Historical mating patterns in the U.S. revealed through admixture and IBD patterns from genome-wide data from over 800,000 individuals.
J. M. Granka1 ; Y. Wang1 ; E. Han1 ; J. K. Byrnes1 ; A. Kermany1 ; R. E. Curtis2 ; P. Carbonetto1 ; K. Noto1 ; M. J. Barber1 ; N. M. Myres2 ; C. A. Ball1 ; K. G. Chahine2
1) AncestryDNA, San Francisco, CA; 2) AncestryDNA, Provo, UT.

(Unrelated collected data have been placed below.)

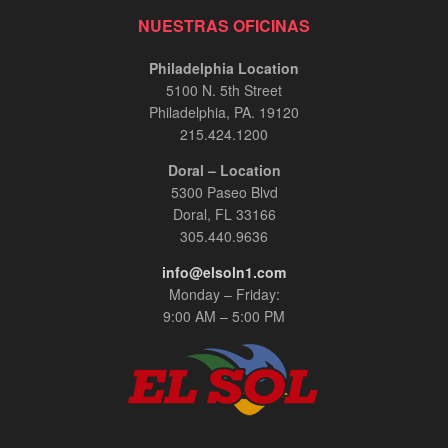
NUESTRAS OFICINAS
Philadelphia Location
5100 N. 5th Street
Philadelphia, PA. 19120
215.424.1200
Doral – Location
5300 Paseo Blvd
Doral, FL 33166
305.440.9636
info@elsoln1.com
Monday – Friday:
9:00 AM – 5:00 PM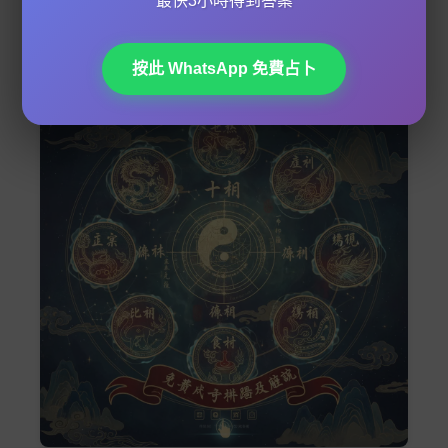
最快3小時得到答案
議
。如果你自己睇唔明，最好搵個專業
算命師
做
八字
詳批
，等佢幫你搵出最適合嘅改運方法！
按此 WhatsApp 免費占卜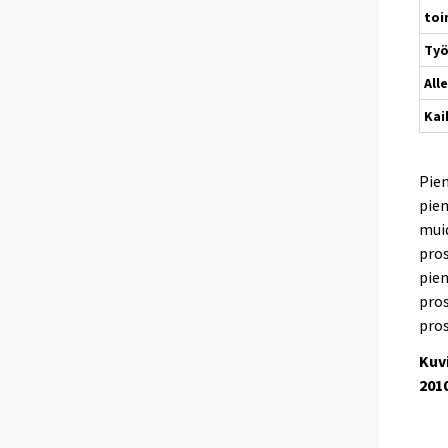
to
Ty
All
Kai
Pien
pien
mui
pros
pien
pros
pros
Kuv
2010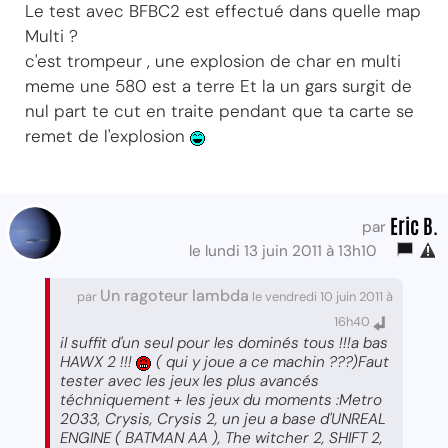
Le test avec BFBC2 est effectué dans quelle map
Multi ?
c'est trompeur , une explosion de char en multi
meme une 580 est a terre Et la un gars surgit de
nul part te cut en traite pendant que ta carte se
remet de l'explosion
Eric B.
par
le lundi 13 juin 2011 à 13h10
Un ragoteur lambda
par
le vendredi 10 juin 2011 à
16h40
il suffit d'un seul pour les dominés tous !!!a bas
HAWX 2 !!!
( qui y joue a ce machin ???)Faut
tester avec les jeux les plus avancés
téchniquement + les jeux du moments :Metro
2033, Crysis, Crysis 2, un jeu a base d'UNREAL
ENGINE ( BATMAN AA ), The witcher 2, SHIFT 2,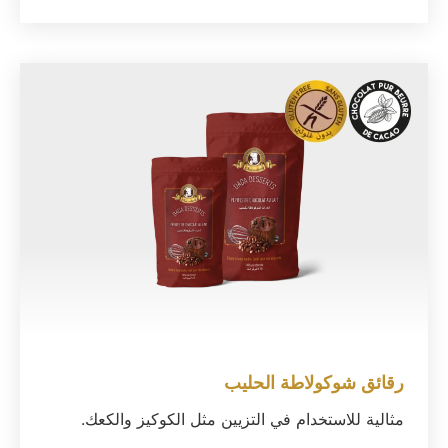
رقائق شوكولاطة الحليب
مثالية للاستخدام في التزيين مثل الكوكيز والكعك.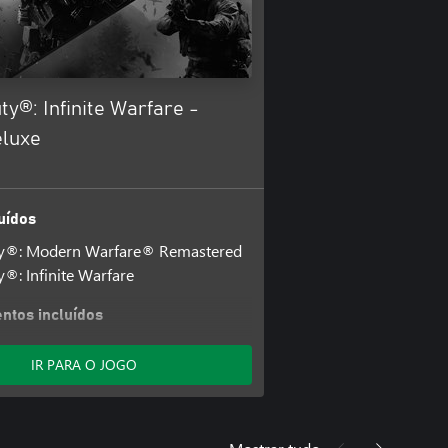
uty®: Infinite Warfare -
eluxe
uídos
uty®: Modern Warfare® Remastered
y®: Infinite Warfare
tos incluídos
y®: Infinite Warfare - Passe de
IR PARA O JOGO
s Terminal + Pacote Spaceland
y®: Infinite Warfare - DLC4
n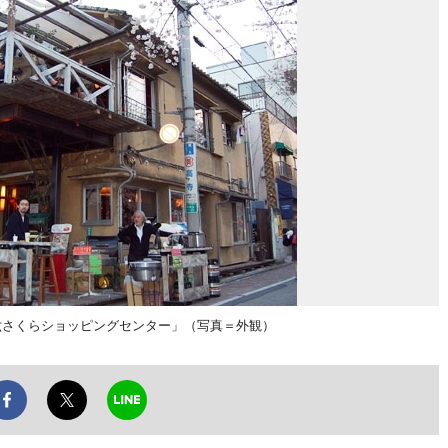
六さくらショッピングセンター」（写真＝外観）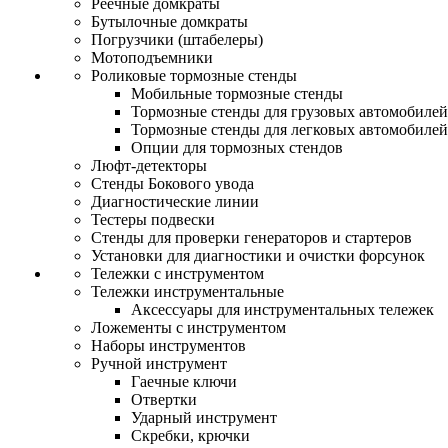
Реечные домкраты
Бутылочные домкраты
Погрузчики (штабелеры)
Мотоподъемники
Роликовые тормозные стенды
Мобильные тормозные стенды
Тормозные стенды для грузовых автомобилей
Тормозные стенды для легковых автомобилей
Опции для тормозных стендов
Люфт-детекторы
Стенды Бокового увода
Диагностические линии
Тестеры подвески
Стенды для проверки генераторов и стартеров
Установки для диагностики и очистки форсунок
Тележки с инструментом
Тележки инструментальные
Аксессуары для инструментальных тележек
Ложементы с инструментом
Наборы инструментов
Ручной инструмент
Гаечные ключи
Отвертки
Ударный инструмент
Скребки, крючки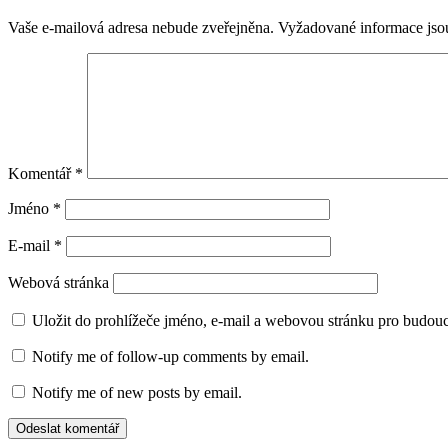
Vaše e-mailová adresa nebude zveřejněna.
Vyžadované informace js
Komentář
*
Jméno
*
E-mail
*
Webová stránka
Uložit do prohlížeče jméno, e-mail a webovou stránku pro budou
Notify me of follow-up comments by email.
Notify me of new posts by email.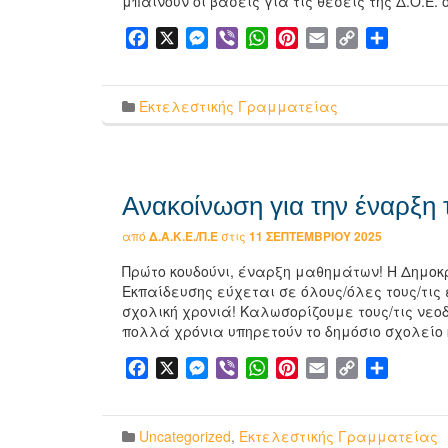
μπαίνουν οι βάσεις για τις θέσεις της Δ.Ο.Ε.
Facebook
X
Messenger
Viber
WhatsApp
Pinterest
Email
Copy
Μοιρασ
Link
Εκτελεστικής Γραμματείας
Ανακοίνωση για την έναρξη 
από
Δ.Α.Κ.Ε./Π.Ε
στις
11 ΣΕΠΤΕΜΒΡΊΟΥ 2025
Πρώτο κουδούνι, έναρξη μαθημάτων! Η Δημοκ
Εκπαίδευσης εύχεται σε όλους/όλες τους/τις 
σχολική χρονιά! Καλωσορίζουμε τους/τις νεο
πολλά χρόνια υπηρετούν το δημόσιο σχολείο
Facebook
X
Messenger
Viber
WhatsApp
Pinterest
Email
Copy
Μοιρασ
Link
Uncategorized
,
Εκτελεστικής Γραμματείας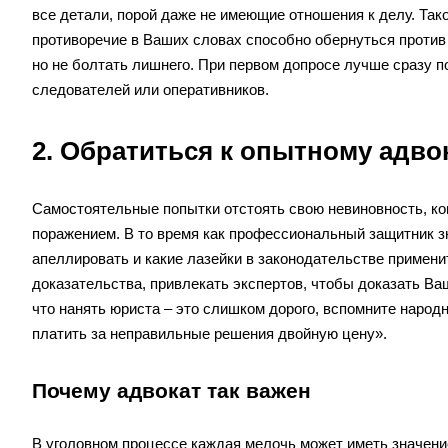
все детали, порой даже не имеющие отношения к делу. Так
противоречие в Ваших словах способно обернуться против 
но не болтать лишнего. При первом допросе лучше сразу п
следователей или оперативников.
2. Обратиться к опытному адво
Самостоятельные попытки отстоять свою невиновность, ког
поражением. В то время как профессиональный защитник зн
апеллировать и какие лазейки в законодательстве примени
доказательства, привлекать экспертов, чтобы доказать Ва
что нанять юриста – это слишком дорого, вспомните народ
платить за неправильные решения двойную цену».
Почему адвокат так важен
В уголовном процессе каждая мелочь может иметь значение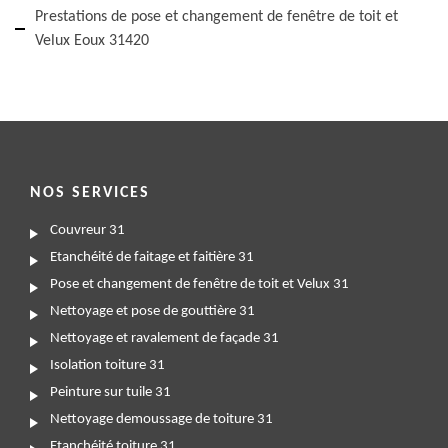
Prestations de pose et changement de fenêtre de toit et
Velux Eoux 31420
NOS SERVICES
Couvreur 31
Etanchéité de faitage et faitière 31
Pose et changement de fenêtre de toit et Velux 31
Nettoyage et pose de gouttière 31
Nettoyage et ravalement de façade 31
Isolation toiture 31
Peinture sur tuile 31
Nettoyage demoussage de toiture 31
Etanchéité toiture 31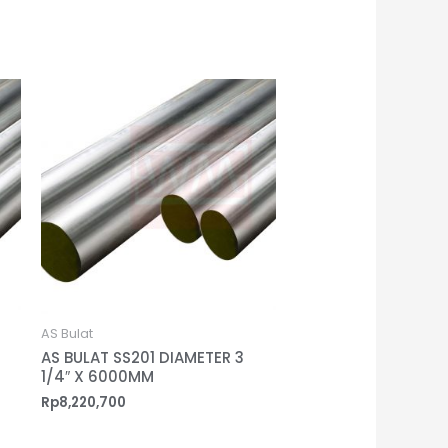
AS Bulat
AS BULAT SS201 DIAMETER 3
1/4″ X 6000MM
Rp
8,220,700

Within a diverse population like the United States, many individuals are admixed, with ancestry from many worldwide regions. Non-random mating and migration can result in non-random combinations of ancestries within admixed individuals (i.e., certain sets of ancestries may be common, and others may be rare); such dynamics can also affect patterns of identity-by-descent (IBD) among admixed and non-admixed individuals. To shed insight into historical mating and migration, we study genome-wide genotype data of over 800,000 AncestryDNA customers, as well as a subset of over 400,000 born in the US. First, we use a supervised algorithm to estimate individuals’ genetic admixture proportions across 26 global regions. We measure correlations between the estimated ancestries, and find certain sets of ancestries to frequently co-occur in individuals’ estimates. Such relationships may reflect historical events; e.g., the association between ancestry from the Americas and the Iberian Peninsula could reflect Colonial Era admixture. In addition to historical mating patterns, however, the admixture inference procedure and the delineation of global regions could also impact such correlations. To disentangle whether these trends could reflect mating patterns and preferences, we examine associations between the estimated ancestries of the parents of over 10,000 trios. Observed correlations agree with many of those identified within individuals, and potentially reflect more recent historical trends. Thirdly, we extend our study to IBD patterns in an inferred IBD network among genotyped individuals. Sub-clusters of the IBD network, which can often be annotated by ethnicity or historical US migration, are often inter-connected by bridging IBD connections; we highlight several connected sub-clusters in light of findings from genetic ancestry. Finally, we corroborate findings from these three analyses, as well as their potential timescales, by examining over 500,000 AncestryDNA customer pedigrees. Associations of country-level birth locations between pairs of couples support many of the non-random associations of ethnicities and IBD connections identified using genetic data. Many of the associations we observe reflect historical phenomena, and while not conclusive about their cause, suggest that many individuals with admixed ancestry, including those in the US, have present-day genetic signatures reflecting the migration and subsequent non-random mating of their ancestors.